Ignore these tactics! Don’t “get” your customers to do anything! The killer skill to develop is the ability to help customers succeed. Ask a top revenue producer – one who truly serves customers – how he or she gets customers to buy. They’d reveal that they don’t get their customers to do anything. Instead, they guide their customers to achieve the outcomes they want. Win – win.
Guiding versus Getting: these are fundamentally different approaches, with little in common. Guiding assumes prospects can be trusted, Getting assumes they cannot. Guiding sees prospects as partners, Getting sees them as objects. Guiding views prospects as capable decision makers, Getting views them as inept. Guiding relies on inquiry and collaboration, Getting relies on telling and insistence. In countless interviews I’ve held with successful sales professionals, I’ve learned they embrace Guiding in every customer interaction, and eschew Getting.
“How to get your prospect to [fill in the blank]!” What regularly emerges are coercive, high-pressure sales tactics that break customer rapport and erode trust. Instead of improving sales outcomes and buying experiences, the resulting behaviors and activities undermine them.
The top producers I’ve worked with have figured out a better way, and honed their skills accordingly. They begin with a natural curiosity, and connect it to a sincere desire to understand customer problems, limitations, issues, concerns, performance gaps, and strategic challenges. They uncover the intensity of motivation to change the situation, and learn the mechanisms their customers have developed for investing in solutions. And if customers lack the mechanisms, top producers guide them to create a path forward. From there, they harness the power of the customer’s will to change. The energy might be low, or altogether absent, which is why reps, often goaded by their managers, turn to Getting. My question to them: how’s that working for you?
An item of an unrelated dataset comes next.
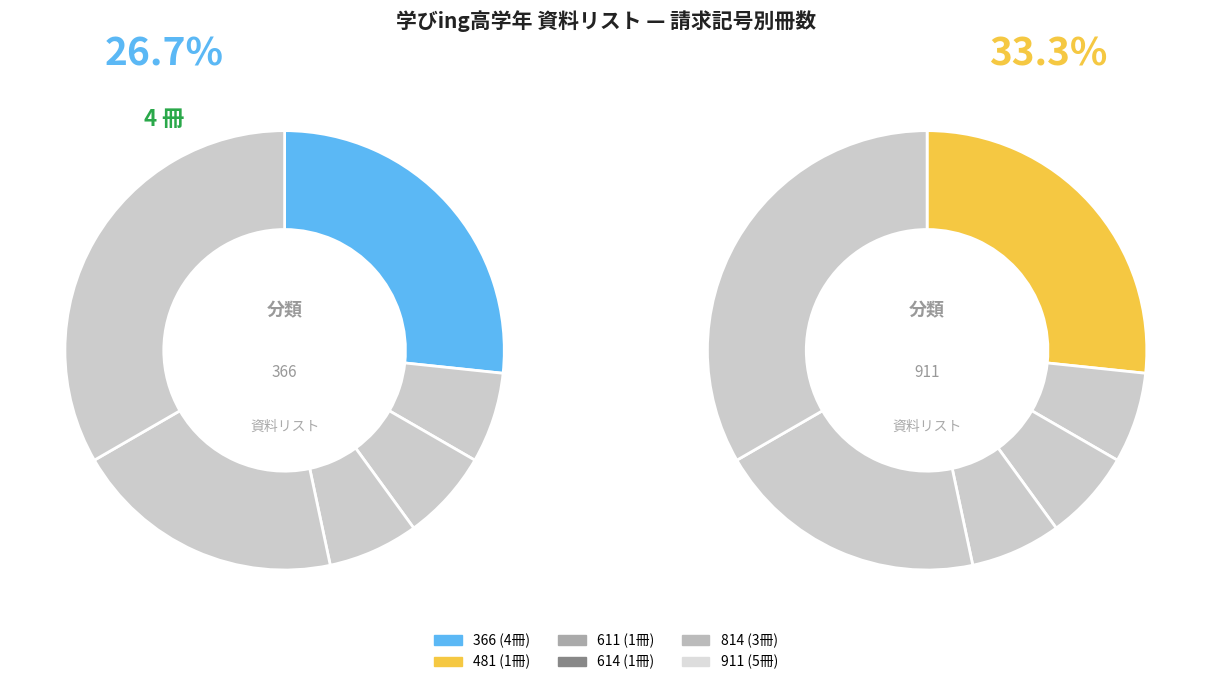

Rank the categories by value from lowest to highest.

481, 611, 614, 814, 366, 911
The best salespeople know how forcing customer action becomes a distraction. It can also backfire. As one rep, Denise, explained it to me, “I don’t push the monthly specials the way management wants me to. They don’t work, and it’s not the way my customers buy . . . When I talk on the phone, there’s no sales urgency to my voice.” The year I interviewed her, she was her company’s top producer out of over 50 reps. Though her immediate boss wasn’t clear about the reasons for her success, her statement provides much of the answer: Denise guides her customers. She doesn’t get them to do anything.